"Given this background, we believe that delistings applied to the European versions of search will, as a general rule, protect the rights of the data subject adequately in the current state of affairs and technology," said the council's majority report.
Though delisting results on the .com domain would ensure a more absolute protection of a person's rights, the majority of the council found that there are competing interests that outweigh the additional protection afforded.
Users outside of Europe should for instance be able to access information via a name-based search in accordance with the laws of their country, which may conflict with the EU ruling.
What's more, while it is technically possible to prevent Internet users in Europe from accessing search results on the .com domain, the council has concerns about the precedent set by such measures. Repressive regimes might point to such a precedent in an effort to lock their users into heavily censored versions of search results, they said.
The council was divided on the issue though. "According to my opinion the removal request comprises all domains, and must not be limited to EU-domains.
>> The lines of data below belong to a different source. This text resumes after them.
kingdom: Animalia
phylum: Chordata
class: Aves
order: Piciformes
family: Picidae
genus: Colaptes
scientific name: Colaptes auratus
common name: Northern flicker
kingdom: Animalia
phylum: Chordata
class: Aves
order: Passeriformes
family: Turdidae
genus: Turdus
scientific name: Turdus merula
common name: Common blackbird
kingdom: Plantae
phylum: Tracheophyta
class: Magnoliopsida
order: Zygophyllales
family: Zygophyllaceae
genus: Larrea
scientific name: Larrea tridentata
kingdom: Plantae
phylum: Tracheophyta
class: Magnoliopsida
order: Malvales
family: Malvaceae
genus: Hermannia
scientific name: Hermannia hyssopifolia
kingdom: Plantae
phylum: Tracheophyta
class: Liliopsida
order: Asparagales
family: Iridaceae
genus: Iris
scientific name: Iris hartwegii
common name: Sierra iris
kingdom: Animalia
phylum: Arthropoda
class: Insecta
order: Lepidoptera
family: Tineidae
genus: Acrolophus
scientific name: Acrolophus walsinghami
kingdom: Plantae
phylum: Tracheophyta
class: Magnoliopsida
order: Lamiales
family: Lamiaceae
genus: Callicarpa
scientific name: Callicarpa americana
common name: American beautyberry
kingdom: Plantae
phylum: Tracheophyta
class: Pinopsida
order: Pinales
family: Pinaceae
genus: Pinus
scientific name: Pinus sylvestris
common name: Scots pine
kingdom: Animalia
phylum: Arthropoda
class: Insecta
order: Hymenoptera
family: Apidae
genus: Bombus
This is the only way to implement the Court's ruling," former Minister of Justice for Germany Sabine Leutheusser-Schnarrenberger said in a personal comment in the report. "The internet is global, the protection of the user's rights must also be global," she said.
These conflicting explanations of the scope of the ruling are likely to lead to more legal fights later this year, if European privacy authorities try to force Google to comply with their view of what the ruling meant to say.